- _Given passage_
<<<<
The design is set up like:

x <- model.matrix(~ condition + time + condition:subject.nested + condition:time, coldata)
all.zero <- apply(x, 2, function(x) all(x==0))
all.zero

idx <- which(all.zero)
full <- x[,-idx]
design <- full
design

Weirdly, when I set the same "dge" and "design" into the glmQLFit and glmQLFTest and run it with coef=35:36 there's no problem. And the error disappears and results seem to be reasonable and correct.

3) Been following the edgeR User's Guide on section 4.5 as we have also the exon dataset. However, the model we're using is far more complex (see above) than in the example and that is the main issue why I have trouble applying the example to our dataset and really understanding whether our syntax is correct.

So if use the same syntax in glmQLFTest as in glmLRT and set the coef=35:36 will it give the same answer to the question we're looking for as it would if did the analysis with glmLRT? Or do I have change the coef's for the glmQLFTest if I want to find an answer to the same question (as with glmLRT)? Just wondering that is it possible because glmLRT uses LRT as statistical test but glmQLFTest uses F-test. Can't really find an answer to this on the user guide.

4) Did adjust the title to better match the issue :)

User guide would be really self-explanatory if you have quite simple experiment model but if you're not an expert on statistics etc it's not quite so easy apply the examples more complex experiments.

As I said before, the syntax for the glmQL functions is identical to that for the glm functions. If you type help(glmQLFTest) you will see that it has the same 'coef' and 'contrast' arguments as glmLRT() with exactly the same meaning.

Regarding the error message, you are in effect claiming a bug in edgeR but we cannot reproduce the error you claim. To be be honest, I don't see how the error is possible: the code shown in the error message is only run if 'contrast' has been specified, which you say is not so. The fact that the behaviour seems to be changing for you from one time to the next, even though edgeR itself hasn't changed, does suggest that the problem is something to do with your own code or setup. If you still think that this is a problem with the edgeR package, then please provide a reproducible example that we can run to reproduce the error ourselves, and we will be happy to investigate.
>>>>
- _Dataset entries_
<<<<
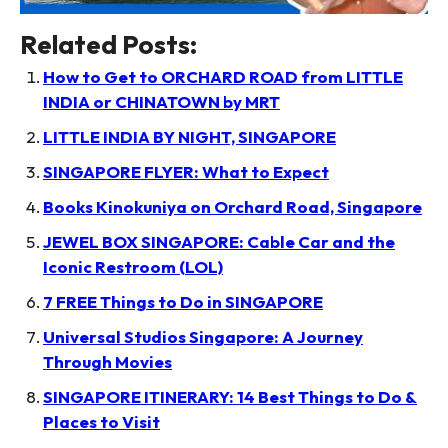
Related Posts:
How to Get to ORCHARD ROAD from LITTLE
INDIA or CHINATOWN by MRT
LITTLE INDIA BY NIGHT, SINGAPORE
SINGAPORE FLYER: What to Expect
Books Kinokuniya on Orchard Road, Singapore
JEWEL BOX SINGAPORE: Cable Car and the
Iconic Restroom (LOL)
7 FREE Things to Do in SINGAPORE
Universal Studios Singapore: A Journey
Through Movies
SINGAPORE ITINERARY: 14 Best Things to Do &
Places to Visit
>>>>
- _Job_
Answer these questions using the edgeR thread:
1. Which section of the edgeR User's Guide was being followed?
2. What coef value was used when the design was run through glmQLFit and glmQLFTest?
3. According to the reply, under what condition is the code shown in the error message run?
The data are separate material and unrelated to the edgeR thread.

- _Response below_
1. Section 4.5.
2. coef=35:36.
3. Only if 'contrast' has been specified.